I don't understand why you are calculating md_reward like this. Please provide logic and reason. But
landa = sub / std if std != 0 else 0
coefficient = -1 + ( 2 / (1 + np.exp(-constant2 * landa)))
md_reward = reward + (reward * constant1 * coefficient)
will not give what you are looking for. Because lets consider below cases
for md_reward to be .75
--> coefficient should be -1
--> landa == -infinite (negative large value, i.e. , rand should be much larger than 32)
for md_reward to be 1
--> coefficient should be 0
--> landa == 0 (std == 0 or sub == 0) # which is possible
for md_reward to be 1.25
--> coefficient should be 1
--> landa == infinite (positive large value, i.e. , rand should be much smaller than 15)
If you want to normalize reward from avg to max and avg to min. check below links.
https://stats.stackexchange.com/questions/70801/how-to-normalize-data-to-0-1-range
https://stats.stackexchange.com/questions/70553/what-does-normalization-mean-and-how-to-verify-that-a-sample-or-a-distribution
Now modify your function with something below.

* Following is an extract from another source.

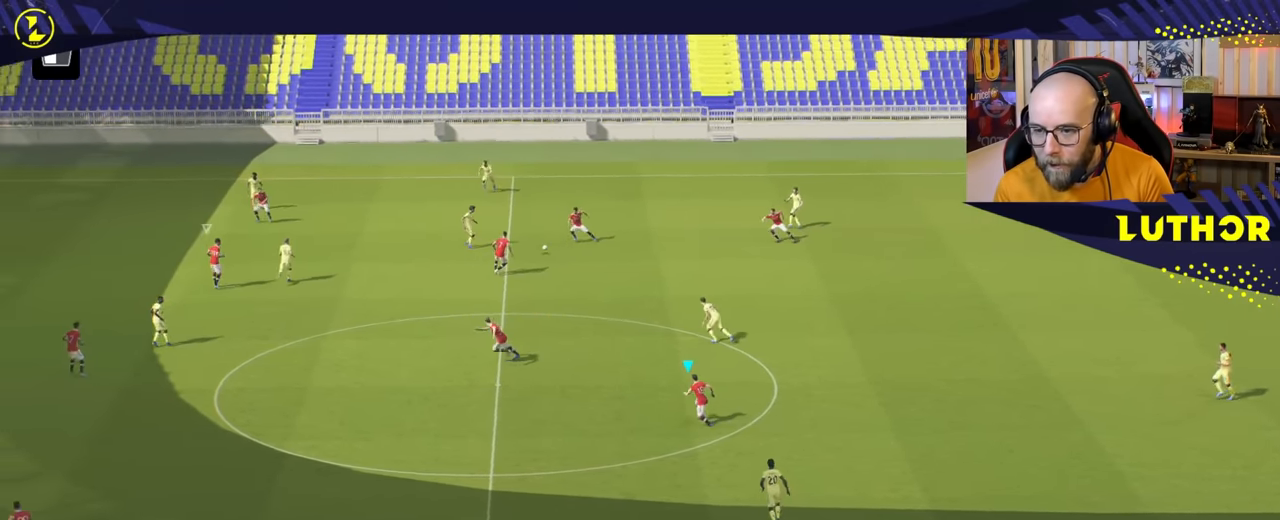
{"buttons": ["L2", "R2"], "left_stick": "right", "right_stick": "center", "events": [[117, "L1", "down"], [117, "left_stick", "up"], [250, "L1", "up"], [267, "left_stick", "right"], [383, "L2", "down"]]}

def modify_reward(lst, rand):
reward = 1
constant1 = 0.25
min_value = 15
max_value = 32
avg = np.mean(lst)
if rand >= avg:
md_reward = reward - constant1*(rand - avg)/(max_value - avg) # normalize rand from avg to max
else:
md_reward = reward + constant1*(1 - (rand - min_value)/(avg - min_value)) # normalize rand from min to avg
return md_reward
I have used below method
Normalized:
(X−min(X))/(max(X)−min(X))
for case rand >= avg
min(X) will be avg and max(X) is max_value
and for case rand < avg
min(X) in min_value and max(X) is avg
Hope this helps.
Try this
def modify_reward(lst, rand):
reward = 1
constant = 0.25 #Think of this as the +/- amount from initial reward
global avg
avg = np.mean(lst)
sub = np.subtract(avg, rand)
dreward = 0
if sub>0:
dreward = sub/(avg-15) #put your lower boundary instead of 15
elif sub<0:
dreward = sub/(32-avg) #put your higher boundary instead of 32
md_reward = reward +(dreward*constant)
return md_reward
This is the linear solution inspired by #AakashM. I don't know if this is what you were looking for, but this fits your description.